Mad Men, Girls and Englishmen

by Carl Wilson

Out of proportion to all sanity, my personal version of the Internet (overpopulated with pop-culture overanalyzers) has been preoccupied the past several days with the (reportedly $250,ooo) appearance of the actual Beatles recording of “Tomorrow Never Knows” on Mad Men, its plot function, its true role in the music of 1966 and what a “quasi-hip … inventive, highly competitive trend-chaser” like Don Draper really would have made of it.

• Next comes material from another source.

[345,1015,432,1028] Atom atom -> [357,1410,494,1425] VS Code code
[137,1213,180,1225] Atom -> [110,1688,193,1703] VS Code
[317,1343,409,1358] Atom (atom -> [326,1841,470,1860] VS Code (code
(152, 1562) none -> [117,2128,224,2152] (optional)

Obviously not a world-shaking discussion, but maybe one with a bit more relevance than at first glance. Draper’s character was quasi-hip (screwing around with a bohemian Greenwich Village girl, checking out Antonioni pictures, reading Frank O’Hara, though always a little befuddled by them) in the late 50s and early 60s. It was useful to his profession and it satisfied some of his own restlessness and curiosity. But then things accelerated. In Sunday’s episode, he thought he already knew what the Beatles were about, because he’d had a handle on them a year or two earlier as a particularly inventive teen-pop band. That’s not an unreasonable expectation most of the time – two decades later, if you had a pretty good idea what Thriller was, you weren’t deeply clueless if you didn’t pay close attention to the differences in Bad. But in the mid-sixties, the centre of generational gravity was sliding much faster, and the quasi-hip Draper of his mid-30s becomes unfairly, upsettingly much older – the “Mr. Jones” Draper of 40.

Thanks for the screen captures to Tom & Lorenzo.

As the show slips from the “forgotten Sixties” in which it began to the familiar later Sixties of a million TV specials, it hazards losing its subtlety and surprise. (This season has compensated by broadening its set pieces, and I’ve personally enjoyed that, but the risks are all visible.) But perhaps not if it keeps its attention on another allegorical level – when it comes to that kind of generational-shift velocity, I think the equivalent is the period we’re in right now. It’s one of those times when looking away for a year is like missing half a decade.

For one thing the “millennial” “echo boom” is the largest demographic group since the Baby Boom, by far. So it’s got that parallel momentum. But of course its salient cultural mover and marker is not music nearly so much as technology – “When did music get so important?” Draper asks, just as I often find myself asking, “When did music get so much less important?” – because the young adults coming of age now are the first really to grow up with the Internet. As a relative Don to their collective Megan (his much younger, hipper wife), I haven’t quite yet encountered my “Tomorrow Never Knows” watershed of bafflement, although I do suspect that the broader significance of Tumblr will always elude me. But I see it nearing.

Indeed, I think it’s one of the things going on with the comparable way-too-much-talked-aboutness of Lena Dunham’s Girls – that beyond the legit (but also sexist-double-standard) complaints about its white, wealthy, urban privilege, there’s also a disconnect between many observers and the part of the culture that it’s coming from.

In the way that someone of Draper’s generation was dumbfounded and annoyed by the boomer kids’ blithe shrugging off of dutifulness and pragmatism, I think some of Girls critics are having trouble distinguishing between the privileged part of its aesthetic and the part that’s really about being post-privacy and about navigating a life in which you are always already over-exposed. Or about being aware how fast things are going and having an undignified kind of haste about getting ahead of that curve. It reads as narcissism, in both cases. And youth is always narcissistic (although it is also often generous).

That’s why Girls compels me, even though I don’t find most of its jokes as funny as some viewers appear to. (It works better for me as a skewed drama than a comedy.) And it’s what I hope Mad Men could use its time exploring rather than running down the clock with swingin’ Sixties cliches – the other side of the Sixties myth: the pain of adjusting, the melancholy of being left behind, the Zen of giving up on being cool, the possible benefits of getting very confused, the rehearsal for mortality that is falling out of touch. That’s an understatement worth making.